Crockpot or Rice Cooker Best for Sous Vide?
posted by infini at 8:38 AM on November 8, 2011

This is an old thread about finding a crock pot in Sweden but there's some links toward the end that might be helpful.

But I don't think it's necessarily the thing you need. Like sous vide, a slow cooker is largely for proteins that can stand a long run.
posted by Lyn Never at 8:42 AM on November 8, 2011

Agreed that the cycling off and on of a low oven would cause too many dips in the temp. Water would hold it's temp far better. I've not heard of people making sous vide setups in ovens, but I have heard of crock pots with temperature regulators and even insulated coolers filled with hot water and refilled every few hours.
posted by Gilbert at 8:55 AM on November 8, 2011


posted by flabdablet at 9:09 AM on November 8, 2011

Asparagus? Poach in 2 inches water, drain, drizzle olive oil, salt and roast in 350 oven for 1/2 hour.
posted by thinkpiece at 9:16 AM on November 8, 2011 [1 favorite]

Asparagus?

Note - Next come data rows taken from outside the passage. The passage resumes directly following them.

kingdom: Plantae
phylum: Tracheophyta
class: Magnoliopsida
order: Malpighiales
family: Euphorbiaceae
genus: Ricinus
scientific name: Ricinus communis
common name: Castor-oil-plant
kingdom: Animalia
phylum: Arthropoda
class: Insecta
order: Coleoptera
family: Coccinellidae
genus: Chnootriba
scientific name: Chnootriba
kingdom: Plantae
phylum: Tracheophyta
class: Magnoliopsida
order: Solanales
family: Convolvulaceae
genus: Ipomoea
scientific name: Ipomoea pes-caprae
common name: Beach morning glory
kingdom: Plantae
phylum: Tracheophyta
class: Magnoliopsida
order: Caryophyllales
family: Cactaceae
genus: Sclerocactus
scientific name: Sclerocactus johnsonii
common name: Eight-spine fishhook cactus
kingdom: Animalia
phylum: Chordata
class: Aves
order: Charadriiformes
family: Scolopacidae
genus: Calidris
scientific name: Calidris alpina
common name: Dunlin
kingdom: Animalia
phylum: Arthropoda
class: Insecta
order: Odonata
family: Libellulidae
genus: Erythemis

Drizzle with olive oil; Salt, pepper; Throw them on the grill.
posted by banshee at 9:32 AM on November 8, 2011 [1 favorite]

Asparagus: just boiled and dipped in butter sauce, as it should be
posted by infini at 9:39 AM on November 8, 2011

I always steam asparagus, which is easy as hell and lets you pick exactly how crisp you want it.
posted by Ignatius J. Reilly at 9:57 AM on November 8, 2011

IME, sous vide provides little to no benefit for vegetables. Seafood and meat is where it's at.
posted by wongcorgi at 11:29 AM on November 8, 2011

I own a Sous Vide Supreme. The reason it's so fancy and expensive is that it can hold water at a specific temperature, to the nearest 1 degree F (0.5C). Meat and eggs change texture based on exact temperatures of when proteins denature, so precise control like that is valuable. I can't imagine how a sous vide cooker would be very useful to preparing most vegan meals.

There are various do-it-yourself sous video cooker options. A styrofoam container for the water + an immersion heater and thermometer is the basic setup, or a modified crockpot. The key thing is switching the heat source off and on in response to very precise temperature readings. A traditional oven thermostat or crockpot isn't going to do it.
posted by Nelson at 5:39 PM on November 8, 2011

a slow cooker is largely for proteins that can stand a long run.

True, but I've made plenty of vegetarian (though not necessarily vegan) dishes in a slow cooker. Stews, soups, and chilis tend to do the best when cooking veg in a slow cooker, but it is possible to make a good vegetarian meal that doesn't turn to mush.